Bob Glaser, spokesman for the Save Rose Canyon Committee, said the proposed tent city poses a greater threat to the Clairemont and Bay Ho neighborhoods than it does to La Jolla Colony, whose residents forced the Metropolitan Transit Development Board to think of trolley routes other than those along Genesee Avenue or Regents Road, which would have cut through the heart of the canyon.
But residents throughout the area are feeling “increasingly put-upon,” Glaser said.
“For these and a lot of other reasons, we feel the canyon is becoming a battleground,” he said. “Where Gilman Drive touches Interstate 5, there was a project, already under way, that fell apart in bankruptcy. They had started preliminary grading and were building retaining walls and so forth when they up and quit!
“Now it’s all washing down into roadways and becoming a serious public nuisance, with dirt and gravel all over the place,” Glaser said. “It isn’t a good time to be talking about tent cities.”
John Moody, who lives in nearby Villa Morena, said that “plenty of other good sites,” including “plenty of enclosed buildings,” exist elsewhere in the city.
Originally, the Wednesday night meeting was planned for Moody’s home, but the high turnout sent the crowd outdoors to a neighbor’s patio.
At the meeting, the residents peppered Stallings with comments and questions about the proposal:
“How come we never knew Rose Canyon was being considered?”
“This is a very expensive proposition for us. . . . The economic impact involves millions of lost dollars in property value.”
“There are rabbits you can displace. . . . These people should not be in our neighborhoods.”
“What are we going to do when they begin using the canyon as a public restroom?”
Perhaps the comment that received the most enthusiastic response was spoken by Bay Ho resident Karen Jarrett, a staff manager at a local hospital: “The more you make it good for these people to come to San Diego, the more will come.”
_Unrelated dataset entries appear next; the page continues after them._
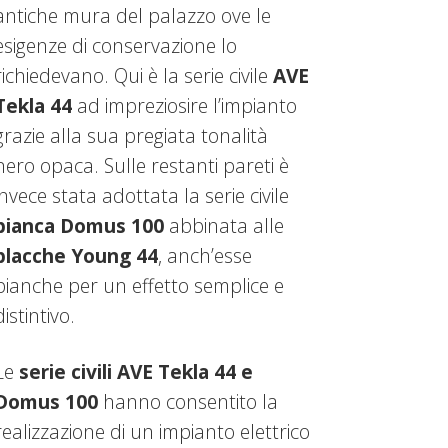
antiche mura del palazzo ove le
esigenze di conservazione lo
richiedevano. Qui è la serie civile
AVE
Tekla 44
ad impreziosire l’impianto
grazie alla sua pregiata tonalità
nero opaca. Sulle restanti pareti è
invece stata adottata la serie civile
bianca Domus 100
abbinata alle
placche Young 44
, anch’esse
bianche per un effetto semplice e
distintivo.
Le
serie civili AVE Tekla 44 e
Domus 100
hanno consentito la
realizzazione di un impianto elettrico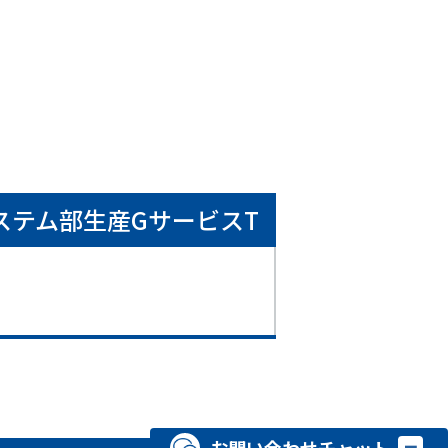
ステム部生産GサービスT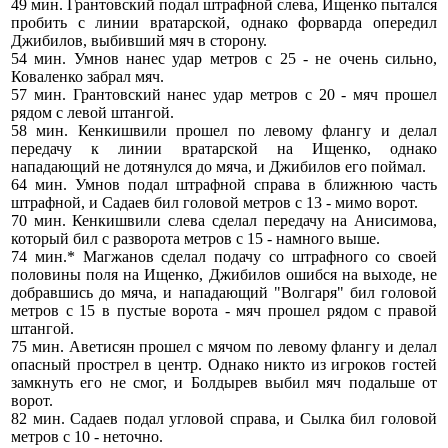
49 мин. Грантовский подал штрафной слева, Ищенко пытался
пробить с линии вратарской, однако форварда опередил
Джибилов, выбивший мяч в сторону.
54 мин. Умнов нанес удар метров с 25 - не очень сильно,
Коваленко забрал мяч.
57 мин. Грантовский нанес удар метров с 20 - мяч прошел
рядом с левой штангой.
58 мин. Кенкишвили прошел по левому флангу и делал
передачу к линии вратарской на Ищенко, однако
нападающий не дотянулся до мяча, и Джибилов его поймал.
64 мин. Умнов подал штрафной справа в ближнюю часть
штрафной, и Садаев бил головой метров с 13 - мимо ворот.
70 мин. Кенкишвили слева сделал передачу на Анисимова,
который бил с разворота метров с 15 - намного выше.
74 мин.* Магжанов сделал подачу со штрафного со своей
половины поля на Ищенко, Джибилов ошибся на выходе, не
добравшись до мяча, и нападающий "Волгаря" бил головой
метров с 15 в пустые ворота - мяч прошел рядом с правой
штангой.
75 мин. Аветисян прошел с мячом по левому флангу и делал
опасный прострел в центр. Однако никто из игроков гостей
замкнуть его не смог, и Болдырев выбил мяч подальше от
ворот.
82 мин. Садаев подал угловой справа, и Сылка бил головой
метров с 10 - неточно.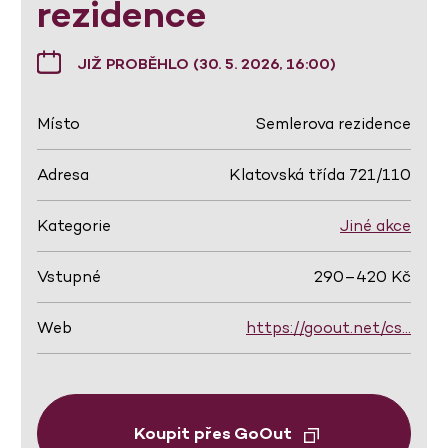
rezidence
JIŽ PROBĚHLO (30. 5. 2026, 16:00)
Místo
Semlerova rezidence
Adresa
Klatovská třída 721/110
Kategorie
Jiné akce
Vstupné
290–420 Kč
Web
https://goout.net/cs…
Koupit přes GoOut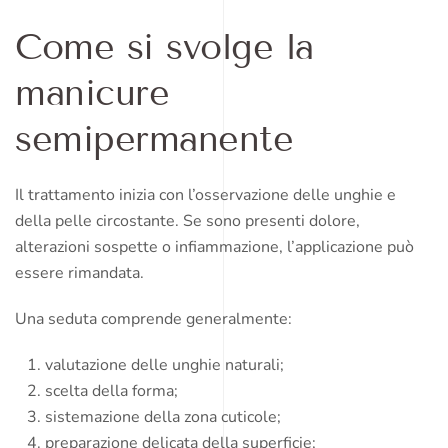
Come si svolge la
manicure
semipermanente
Il trattamento inizia con l’osservazione delle unghie e
della pelle circostante. Se sono presenti dolore,
alterazioni sospette o infiammazione, l’applicazione può
essere rimandata.
Una seduta comprende generalmente:
valutazione delle unghie naturali;
scelta della forma;
sistemazione della zona cuticole;
preparazione delicata della superficie;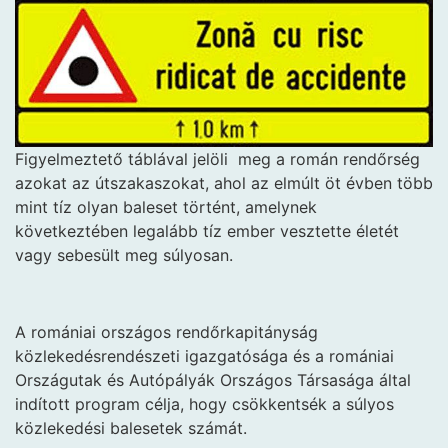
Figyelmeztető táblával jelöli
meg a román rendőrség
azokat az útszakaszokat, ahol az elmúlt öt évben több
mint tíz olyan baleset történt, amelynek
következtében legalább tíz ember vesztette életét
vagy sebesült meg súlyosan.
A romániai országos rendőrkapitányság
közlekedésrendészeti igazgatósága és a romániai
Országutak és Autópályák Országos Társasága által
indított program célja, hogy csökkentsék a súlyos
közlekedési balesetek számát.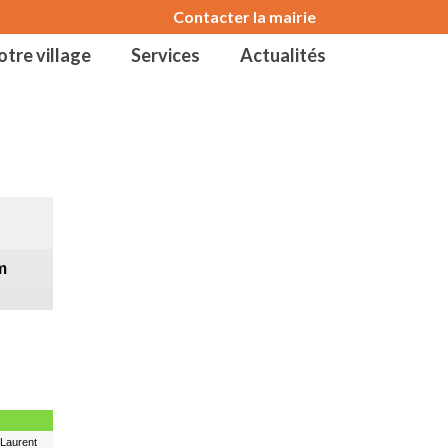
Contacter la mairie
otre village
Services
Actualités
m
 Laurent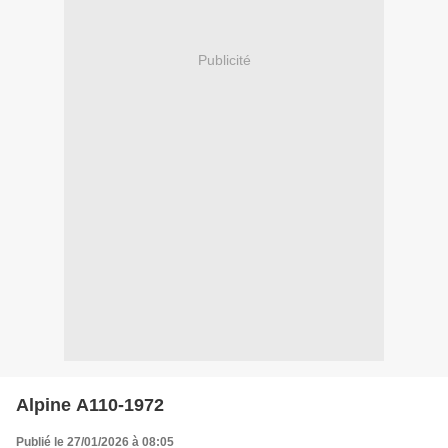
Publicité
Alpine A110-1972
Publié le 27/01/2026 à 08:05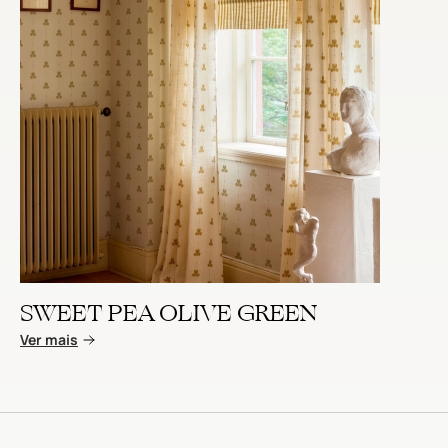
SWEET PEA OLIVE GREEN
Ver mais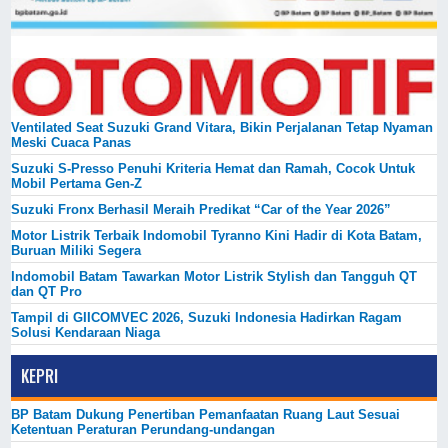
Ventilated Seat Suzuki Grand Vitara, Bikin Perjalanan Tetap Nyaman
Meski Cuaca Panas
Suzuki S-Presso Penuhi Kriteria Hemat dan Ramah, Cocok Untuk
Mobil Pertama Gen-Z
Suzuki Fronx Berhasil Meraih Predikat “Car of the Year 2026”
Motor Listrik Terbaik Indomobil Tyranno Kini Hadir di Kota Batam,
Buruan Miliki Segera
Indomobil Batam Tawarkan Motor Listrik Stylish dan Tangguh QT
dan QT Pro
Tampil di GIICOMVEC 2026, Suzuki Indonesia Hadirkan Ragam
Solusi Kendaraan Niaga
KEPRI
BP Batam Dukung Penertiban Pemanfaatan Ruang Laut Sesuai
Ketentuan Peraturan Perundang-undangan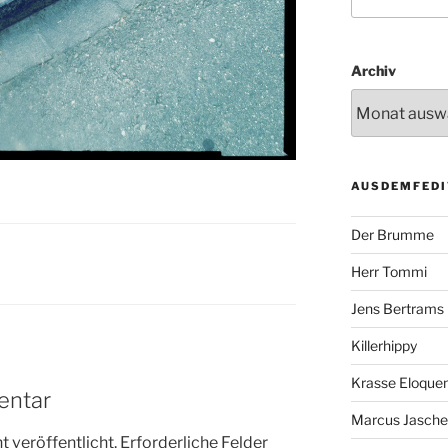
Archiv
AUSDEMFEDI
Der Brumme
Herr Tommi
Jens Bertrams
Killerhippy
Krasse Eloque
entar
Marcus Jasch
 veröffentlicht.
Erforderliche Felder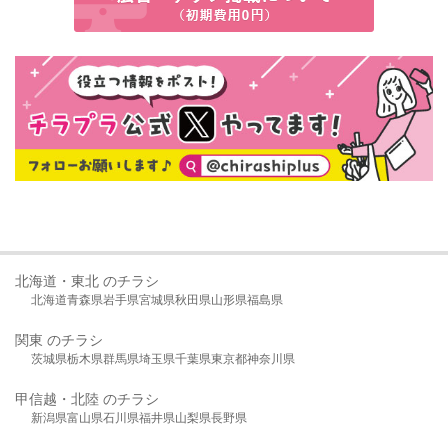
北海道・東北 のチラシ
北海道
青森県
岩手県
宮城県
秋田県
山形県
福島県
関東 のチラシ
茨城県
栃木県
群馬県
埼玉県
千葉県
東京都
神奈川県
甲信越・北陸 のチラシ
新潟県
富山県
石川県
福井県
山梨県
長野県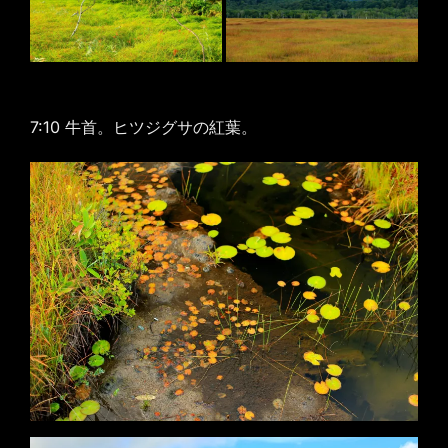
7:10 牛首。ヒツジグサの紅葉。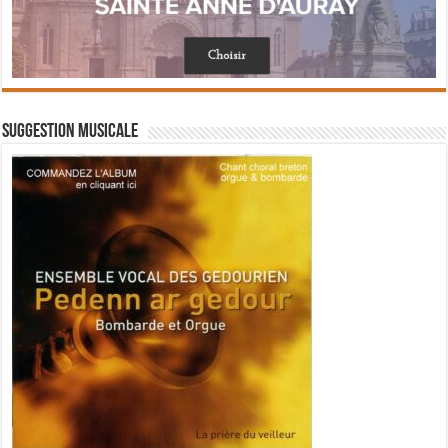
Suggestion musicale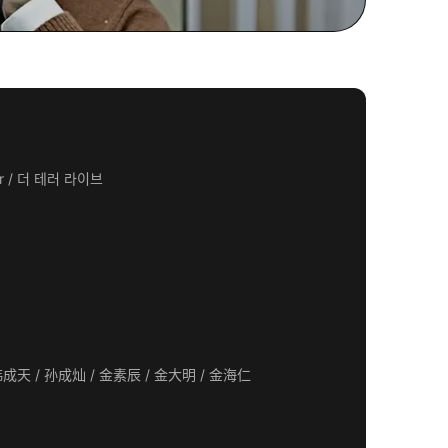
ror / 더 테러 라이브
河正宇 / 李璟荣 / 全慧珍 / 李大卫 / 金弘波 / 崔正贤 / 崔大勋 / 姜信哲 / 韩成天 / 孙成灿 / 金素辰 / 金大明 / 金海仁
Moody said he’s also troubled by the city’s effort to use a “dubious” state ordinance to “make sure it’s not liable for disasters after all the health and safety standards have been lowered.”
He said he’s also strongly opposed, as are most of his colleagues and Councilwoman Stallings, to the proposal of a “self-governing” tent city, run by and for the homeless, who would use the area as a large, outdoor way station.
“The concerns we have are the ones you might imagine--about alcohol, drugs, crime. . . . We don’t believe the homeless are capable of running these facilities themselves, and to compound the problem by the city not accepting responsibility just sounds real ominous to us,” Moody said.
Part of the problem, Stallings says, is that increasing hordes of homeless men, women and children are infiltrating not just Balboa Park and downtown San Diego, but also the city’s beach areas and even parts of exclusive La Jolla.
“A (City Council committee) proposed several possible sites in (Stallings’) District 6, and when I looked at them, well, the only site that seemed even remotely feasible was Rose Canyon,” Stallings said.
At the community meeting, she said, “I will not be an advocate for that site.”
The underlying problem, said Frank Landerville, project director for the city’s Regional Task Force on the Homeless, is that, as the nation’s sixth-largest city continues its population explosion, “pressure points” involving the homeless multiply as fast as growth figures.
“We now have so many more homeless than emergency shelters,” Landerville said. “We have more and more people who need places to stay--tonight--but places aren’t available. And, as the city grows, the problem will only get worse.”